Our torture leaders and defenders are less than forthright

by Rob Tiller

The Wall Street Journal is a great newspaper, and its greatest isn’t undermined, by its ultrca onservative opinion pages.  The opinon pages define right wing lunacy so that any child can understand it and keep a safe distance.  It serves as a type of zoo, where the oddities can be confined and observed.

 I ordinarily find the opinion pages overly bitter, and review them only when I’m prepared to deal with a sudden spurt of adrenaline and bile.  Yesterday, though, I saw a piece by Michael Mukasey and Michael Hayden on the American Torture Program, and I just had to have a look.  http://online.wsj.com/article/SB123993446103128041.html

The immediate occasion for Mukasy and Hayden to spew was the new Administration’s release of CIA memoranda sitting forth in detail tactics such a hooding, slamming heads against walls, and water boarding used on captives of interest.  Mukasey and Hayen attacked the release of the memos and also attacked those who doubt that their techniques were effective and always applied with appropriate discretion.

Most of the argument was generalized fear mongering of the type that the Bush administration used for eight years to keep the citizenry terrified or at least confused enough to vote Republican.  They remind us of the rare but dramatic events of violence by Al Queda and assure us there will be more if we don’t take drastic measures.  The problem with these arguments is that they contain some truth — not 100 percent, but some.  There are bad guys who will do bad things if we don’t don’t stop them.   But our gentle authors believe we must at all times have at our disposal the tools of torture to stop them.  

They appear to take no account of the Geneva Convention and other international law that makes such activity illegal.  They also appear to have ignored completely the effect that our systematic violations of international law have had on out international standing.   They and their associates in the Bush administration have stained our national honor.  For citizen bystanders like me who failed to protest against the medieval horrors, our moral compass has been compromised.  For those who organized and carried out the tortured program, a part of their soul has been destroyed.

Could the terror program have been worth the huge cost to our country?   Could it have saved so many lives that our moral concerns would seem exaggerated?  We have almost no evidence of such achievements.  Many intelligence professionals contend that torture is unnecessary and ineffective in obtaining useful information.   Hayden and Mukasey say otherwise, but for evidence they cite only with one example:  the case of Abu Zubaydeh, an al Queada operative.  When one first reads their descriptions, it sounds like the torture proved its effectiveness in getting Abu Zubaydeh to give up useful intelligence about high level terrorists.

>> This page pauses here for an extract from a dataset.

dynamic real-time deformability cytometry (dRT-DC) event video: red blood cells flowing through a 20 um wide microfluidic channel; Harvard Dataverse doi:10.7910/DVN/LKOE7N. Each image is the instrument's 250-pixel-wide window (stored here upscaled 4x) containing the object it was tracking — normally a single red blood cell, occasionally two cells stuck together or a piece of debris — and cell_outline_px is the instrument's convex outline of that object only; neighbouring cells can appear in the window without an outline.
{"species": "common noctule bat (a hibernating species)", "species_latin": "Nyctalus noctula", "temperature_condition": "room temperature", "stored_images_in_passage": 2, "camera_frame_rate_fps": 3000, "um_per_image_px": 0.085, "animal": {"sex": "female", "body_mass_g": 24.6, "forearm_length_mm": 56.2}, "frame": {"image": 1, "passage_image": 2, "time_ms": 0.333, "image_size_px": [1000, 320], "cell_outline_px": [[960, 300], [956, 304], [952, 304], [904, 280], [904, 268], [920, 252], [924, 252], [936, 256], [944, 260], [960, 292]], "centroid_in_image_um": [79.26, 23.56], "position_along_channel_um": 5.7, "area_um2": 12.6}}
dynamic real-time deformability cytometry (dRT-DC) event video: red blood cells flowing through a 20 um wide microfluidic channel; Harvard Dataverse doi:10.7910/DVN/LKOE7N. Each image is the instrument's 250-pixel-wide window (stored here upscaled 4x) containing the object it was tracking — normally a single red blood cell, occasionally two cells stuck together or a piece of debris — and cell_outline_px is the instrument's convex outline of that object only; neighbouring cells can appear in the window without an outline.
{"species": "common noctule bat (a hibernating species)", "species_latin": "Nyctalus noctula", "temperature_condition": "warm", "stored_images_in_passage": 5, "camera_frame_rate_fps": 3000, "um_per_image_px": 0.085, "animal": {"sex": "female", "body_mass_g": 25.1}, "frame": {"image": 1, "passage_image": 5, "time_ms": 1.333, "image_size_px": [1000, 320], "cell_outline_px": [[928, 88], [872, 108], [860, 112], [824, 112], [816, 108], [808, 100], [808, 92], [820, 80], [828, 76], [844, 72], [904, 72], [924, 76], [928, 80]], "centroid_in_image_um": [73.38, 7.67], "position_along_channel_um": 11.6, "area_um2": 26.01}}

But Abu Zubaydeh gave up all his useful information before he was subjected to sessions of water boarding and other brutal tortures.  This is explained in a front page story in today’s New York Times.   http://www.nytimes.com/2009/04/18/world/middleeast/18zubaydah.html?hp  The torture sessions of Abu Zubaydeh did not result in useful information, because he’d already given up all his useful information. If  the Times is correct,  Mukasey and Hayden have intentionally misled their readers.  Hard to believe that  the CIA and DOJ leaders and defenders of the torture system would do such a thing.